QUESTION: The third question, what do you know about this whole operation of the apprehension, and if there is any US involvement by helping Turkey or any contacts with the involved governments?

MR. FOLEY: I believe Mr. Lockhart spoke to this briefly this morning over at the White House. What I can tell you is that the United States did not apprehend or transfer Ocalan or transport him to Turkey.

QUESTION: Mr. Lockhart, since you mentioned his statement, he said "no direct involvement in Ocalan's hand-over to Turkey." Can you explain to us this use of hand-over, by whom?

MR. FOLEY: Well, let me repeat what I said. The United States did not apprehend or transfer Ocalan or transport him to Turkey.
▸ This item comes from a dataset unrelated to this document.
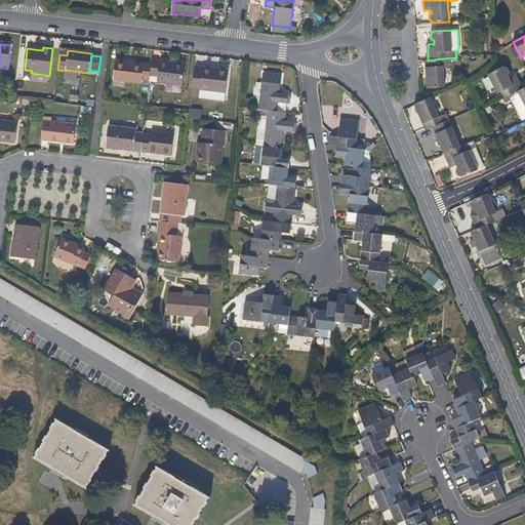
[(444,87),(442,58),(428,61),(426,61),(428,88),(444,87)]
In other words, US personnel did not participate in any of those actions that I just described. It is no secret - because we've been saying this publicly from this podium and elsewhere - that our policy toward the whole Ocalan issue has been a very clear declaration on our part that he should be brought to justice. We have had extensive diplomatic efforts that we have undertaken to bring him to justice. We have been in frequent diplomatic contact with all governments concerned. I can't get into the nature of our diplomatic exchanges, but this is not new. This has been the case ever since he turned up in Italy some months ago.
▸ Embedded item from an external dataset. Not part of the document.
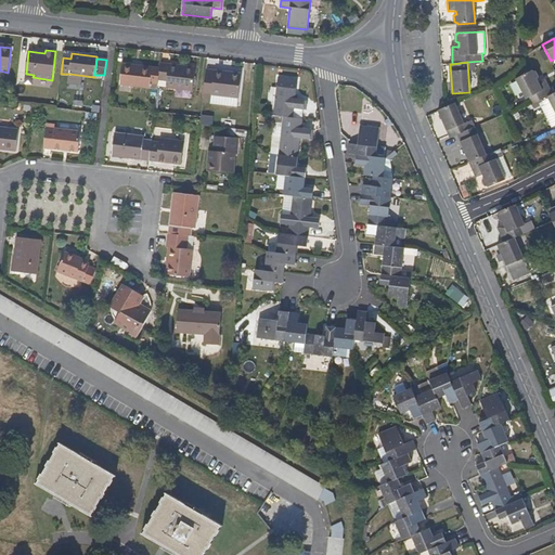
[(193,91),(196,68),(160,64),(160,69),(158,85),(166,87),(167,88),(193,91)]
QUESTION: In recent days, have you had any contact - except with the Turkish Government that I understand you have regular contacts about, probably, this issue. Have you had any contact with the Greek Government either today, regarding the hostage situations around Europe, or --

MR. FOLEY: As I said, we've been in frequent diplomatic contact on the Ocalan issue going back to, I believe it was in January, when he showed up in Italy, if I'm not mistaken, with quite a number of governments, including the two that you mention.
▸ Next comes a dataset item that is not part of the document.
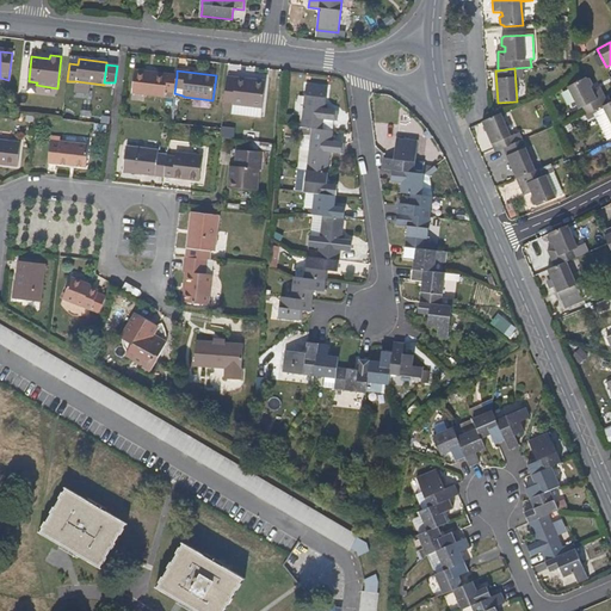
[(174,93),(177,76),(135,72),(133,93),(165,98),(166,93),(174,93)]
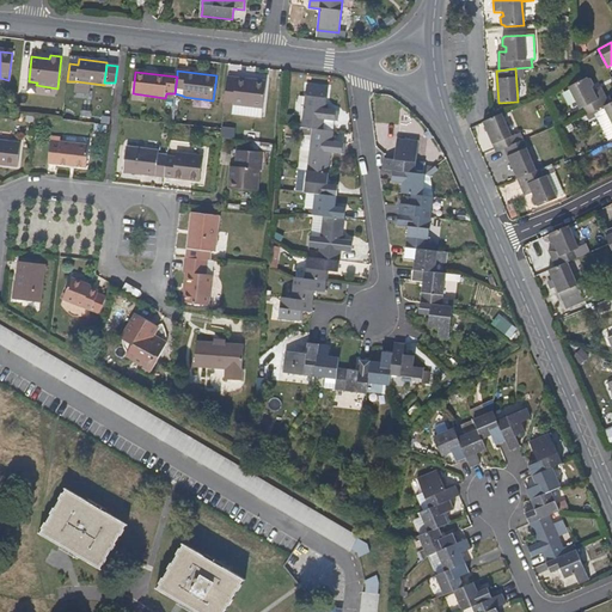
[(263,108),(265,81),(227,77),(226,90),(224,112),(233,114),(234,104),(263,108)]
QUESTION: But you are not in a position to say who handed over Mr. Ocalan to the --

MR. FOLEY: No, I'm not.

QUESTION: But your answer stops short of ruling out an operational role in some form or another by the US in his apprehension.

MR. FOLEY: Well, I think I was fairly clear about what I said - that the United States did not apprehend or transfer Ocalan or transport him to Turkey. US personnel did not participate in those actions. I think I've answered the question as best I can in terms of what US personnel did and did not do, and I really have nothing more to add to that.

QUESTION: But there are other ways the United States can be helpful , and that includes sort of finding where he was, knowing his movements, counseling people on how to lure him into Kenyan --

MR. FOLEY: Well, some of what you're referring to may have to do with intelligence matters that, as you know, I can't get into. I'm not, as I said, going to talk about our diplomatic exchanges, either.

QUESTION: I didn't use the word "intelligence."

MR. FOLEY: I just did.


QUESTION: Do you expect Mr. Ocalan will now receive a fair trial?

MR. FOLEY: We certainly hope so. We believe that Turkey and all of its citizens should take this opportunity to redouble their efforts at reconciliation, in line with Prime Minister Ecevit's recent plea. Moreover, we believe that a lasting solution to the situation of Kurds in Turkey lies in the long-term enhancement of democracy for all of Turkey's citizens. We certainly trust that Turkey will conduct a fair and open trial in a manner consistent with international standards of due process. We don't have any reason to expect otherwise, but certainly the world community will be looking forward to a trial of that nature.


QUESTION: May I go back to Ocalan?

MR. FOLEY: If you wish; I don't have much more to add.

QUESTION: The Turkish Prime Minister announced today that the terrorist organization, PKK, had brought Turkey to face justice. He said, "He will pay the price of his accounts to independent Turkish courts." Do you have any comment, a little bit more on that?

MR. FOLEY: I don't have any more to add. I thought I spoke at some length about how the international community views the prospect of such a trial in Turkey. We certainly expect that it will conform to international standards of justice, of due process, of openness, a protection of defendant's rights. We have no reason to expect otherwise.